Uzun süredir düşünüyorum. Yani ben bu kadar süredir Türkiye'de yaşıyor ama kendi ülkemi anlayamıyorsam yabancıların anlamamasına şaşırmamak gerek değil mi? İdris Küçükömer'in yaşadığı kafa karışıklığını birkaç on sene sonra ben yaşıyorum. Sonunda çözdüm gibi ama. Aydınlanma anı TCDD'nin (şaka gibi bir kurum bu arada) web sitesini incelerken geldi. Türkiye'de bence komünizm'in en kötü şekli ile kapitalizm'in en kötü şekli uygulanıyor. Bunu bir örnekle açıklayayım. Her sene bayram/seyran/tatil zamanları otobüs firmalarına insanlar akın ediyorlar ve bilet almaya çalışıyorlar. Otobüs firmaları da biletlerinin ücretlerini yükseltiyorlar ve bir kısmını (normalden daha büyük bir kısmını) kendi tanıdıklarına ayırıp satmıyorlar. Sonuçta benim gibi birçok insan bilet bulamıyor veya bulabilenler de normal ücretten fazlasını vermek zorunda kalıyorlar (bu karaborsaya benziyor ama fark şu ki bunu seyahat firmaları yapıyor). Bu durum kapitalizmin başkenti ABD'de bile olmayacak birşey. Denetleme ve düzenleme adına hiçbir şey yok. İsteyen firma istediği gibi at koşturuyor. Bunun yanında serbest piyasa da işlemediği için, yani bu duruma dur diyecek bir seyahat firması kurmak isteyenler için şeffaf bir süreç bulunmadığı için (ne rantlar dönüyordur var ya) rekabet de olmuyor.

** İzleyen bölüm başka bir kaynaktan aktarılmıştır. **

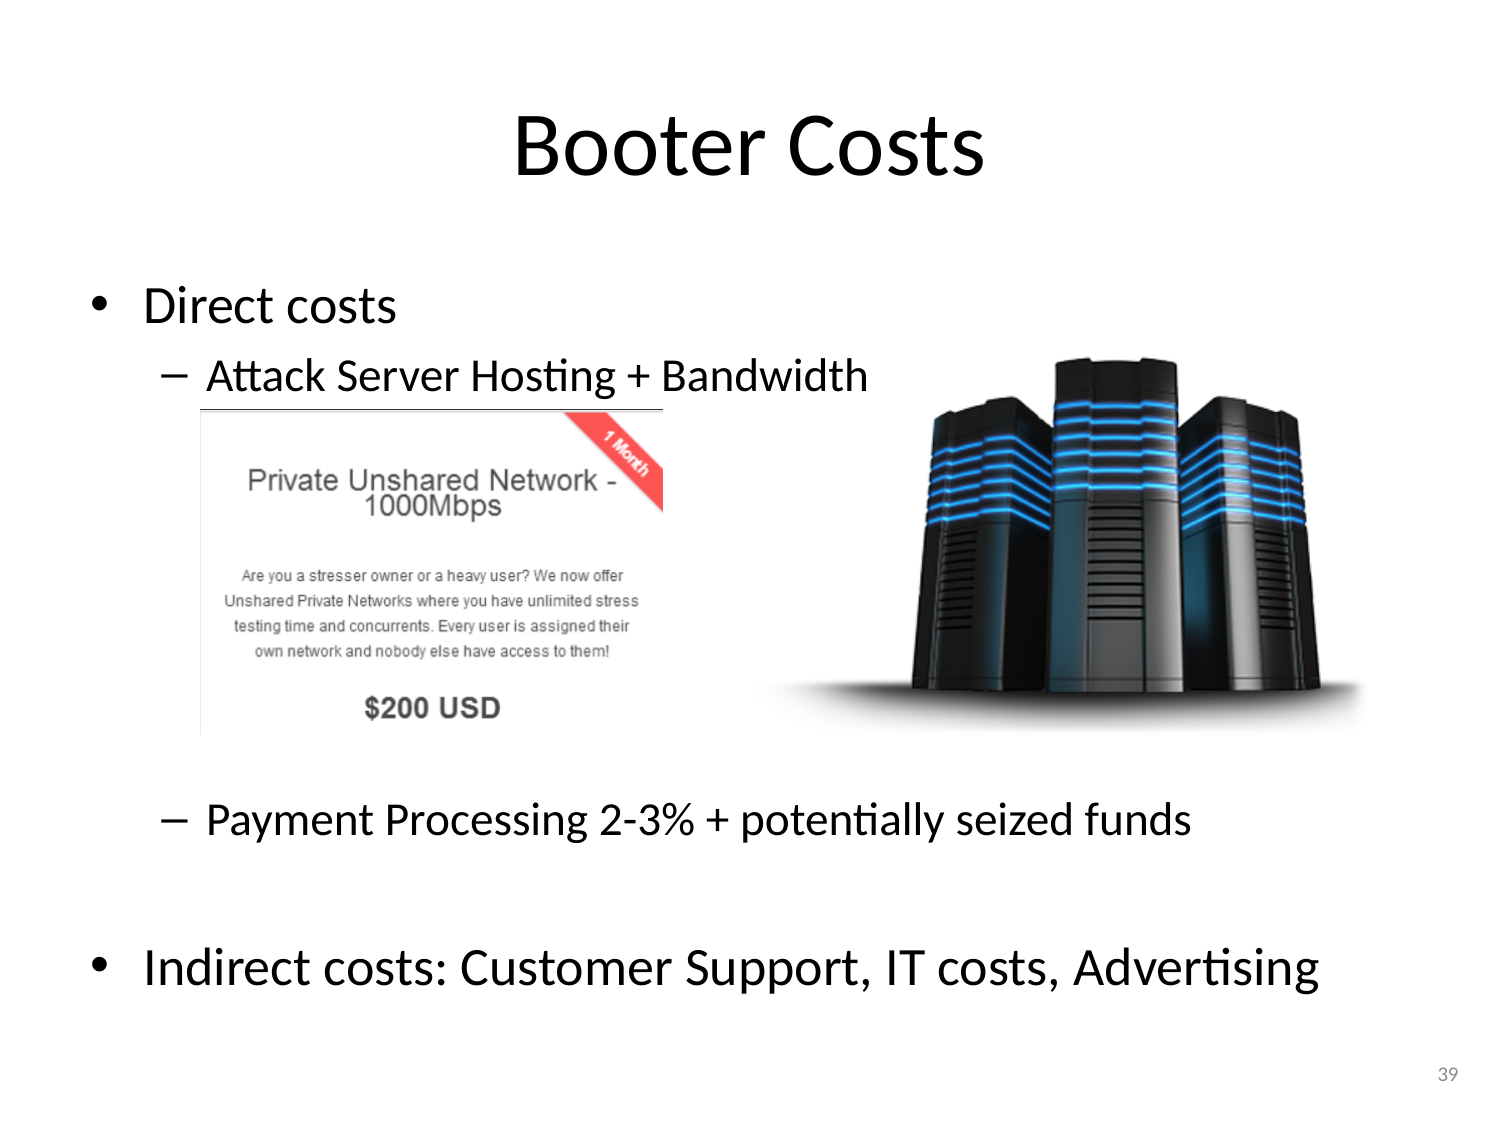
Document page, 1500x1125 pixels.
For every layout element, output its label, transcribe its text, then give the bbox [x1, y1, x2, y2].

picture [749, 339, 1371, 739]
title Booter Costs [75, 45, 1425, 233]
slide_number 39 [1123, 1042, 1474, 1103]
picture [199, 408, 663, 736]
list Direct costs Attack Server Hosting + Bandwidth Payment Processing 2-3% + potentially seized funds Indirect costs: Customer Support, IT costs, Advertising [75, 262, 1425, 1005]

Bu saçma sapan kapitalizmin diğer tarafında ise devletin komik devlet demiryolları var. Web sitelerine Internet Explorer haricinde girilmiyor, saçma sapan arayüzleri kullanmak zorundasınız. Yani neden 10 sene önceki arayüz prensiplerini kullanmak zorunda kalayım ki? Pes edip sonuna kadar gittiğinizde ise örneğin Mersin gibi bir şehre direk tren bileti satın alamayacağınızı, aktarma yapacağınız Adana'nın ise 11 saat sürdüğünü görüyorsunuz. Biraz gelişmiş tüm ülkelerde tren daha hızlı bir ulaşım aracıdır ama bizde neredeyse otobüsün iki katı zamanda gidebiliyor.

Bu da komünizmin en kötü şeklini temsil ediyor. Rant, dalavere, torpil ile göreve getirilen insanlar, yeteneksiz yöneticiler ve bunu çekmek zorunda olan insanlar, yani biz.